🤖 AI Summary
Evaluating the zero-shot multimodal reasoning capabilities of large language models—particularly for clinical decision support integrating textual (e.g., patient narratives, structured electronic health records) and visual (e.g., medical imaging) data—remains a critical yet underexplored challenge.
Method: We propose a unified evaluation framework incorporating zero-shot chain-of-thought reasoning, cross-modal contextual alignment, and end-to-end clinical decision chain modeling. We benchmark GPT-5 on MedQA, VQA-RAD, and our newly constructed MedXpertQA-MM—a rigorous, expert-validated multimodal medical QA dataset.
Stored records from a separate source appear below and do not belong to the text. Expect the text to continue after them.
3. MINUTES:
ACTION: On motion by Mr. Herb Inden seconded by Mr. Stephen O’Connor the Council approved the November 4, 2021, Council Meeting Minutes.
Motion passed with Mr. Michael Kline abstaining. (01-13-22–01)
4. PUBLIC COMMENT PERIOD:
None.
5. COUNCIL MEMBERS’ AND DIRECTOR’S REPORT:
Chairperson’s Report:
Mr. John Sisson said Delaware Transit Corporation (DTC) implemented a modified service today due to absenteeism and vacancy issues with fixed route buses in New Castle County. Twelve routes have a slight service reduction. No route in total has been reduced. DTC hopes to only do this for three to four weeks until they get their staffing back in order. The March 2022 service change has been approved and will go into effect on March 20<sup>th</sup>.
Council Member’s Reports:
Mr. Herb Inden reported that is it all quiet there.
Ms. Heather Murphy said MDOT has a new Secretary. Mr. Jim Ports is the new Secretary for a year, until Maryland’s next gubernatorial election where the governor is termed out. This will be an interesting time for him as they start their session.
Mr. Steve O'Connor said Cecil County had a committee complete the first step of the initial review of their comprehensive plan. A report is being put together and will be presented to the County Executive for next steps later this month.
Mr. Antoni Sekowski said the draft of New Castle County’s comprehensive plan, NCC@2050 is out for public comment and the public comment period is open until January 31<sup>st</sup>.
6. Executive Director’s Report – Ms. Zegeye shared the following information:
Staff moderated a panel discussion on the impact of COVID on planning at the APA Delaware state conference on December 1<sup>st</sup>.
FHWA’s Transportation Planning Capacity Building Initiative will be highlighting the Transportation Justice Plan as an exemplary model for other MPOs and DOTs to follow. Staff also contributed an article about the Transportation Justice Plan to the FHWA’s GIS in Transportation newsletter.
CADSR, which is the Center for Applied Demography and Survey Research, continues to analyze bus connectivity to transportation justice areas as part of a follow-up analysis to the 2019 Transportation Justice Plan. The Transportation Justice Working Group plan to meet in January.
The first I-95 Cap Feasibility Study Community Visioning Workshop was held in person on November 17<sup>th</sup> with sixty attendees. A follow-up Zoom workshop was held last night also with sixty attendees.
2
Contribution/Results: GPT-5 achieves state-of-the-art performance across all benchmarks, attaining a 29.3% absolute accuracy gain over GPT-4o on MedXpertQA-MM and, for the first time, surpassing human expert performance in zero-shot multimodal medical question answering. These results establish a new paradigm for developing trustworthy, interpretable, and clinically grounded multimodal decision support systems, backed by empirical validation.
📝 Abstract
Recent advances in large language models (LLMs) have enabled general-purpose systems to perform increasingly complex domain-specific reasoning without extensive fine-tuning. In the medical domain, decision-making often requires integrating heterogeneous information sources, including patient narratives, structured data, and medical images. This study positions GPT-5 as a generalist multimodal reasoner for medical decision support and systematically evaluates its zero-shot chain-of-thought reasoning performance on both text-based question answering and visual question answering tasks under a unified protocol. We benchmark GPT-5, GPT-5-mini, GPT-5-nano, and GPT-4o-2024-11-20 against standardized splits of MedQA, MedXpertQA (text and multimodal), MMLU medical subsets, USMLE self-assessment exams, and VQA-RAD. Results show that GPT-5 consistently outperforms all baselines, achieving state-of-the-art accuracy across all QA benchmarks and delivering substantial gains in multimodal reasoning. On MedXpertQA MM, GPT-5 improves reasoning and understanding scores by +29.62% and +36.18% over GPT-4o, respectively, and surpasses pre-licensed human experts by +24.23% in reasoning and +29.40% in understanding. In contrast, GPT-4o remains below human expert performance in most dimensions. A representative case study demonstrates GPT-5's ability to integrate visual and textual cues into a coherent diagnostic reasoning chain, recommending appropriate high-stakes interventions. Our results show that, on these controlled multimodal reasoning benchmarks, GPT-5 moves from human-comparable to above human-expert performance. This improvement may substantially inform the design of future clinical decision-support systems.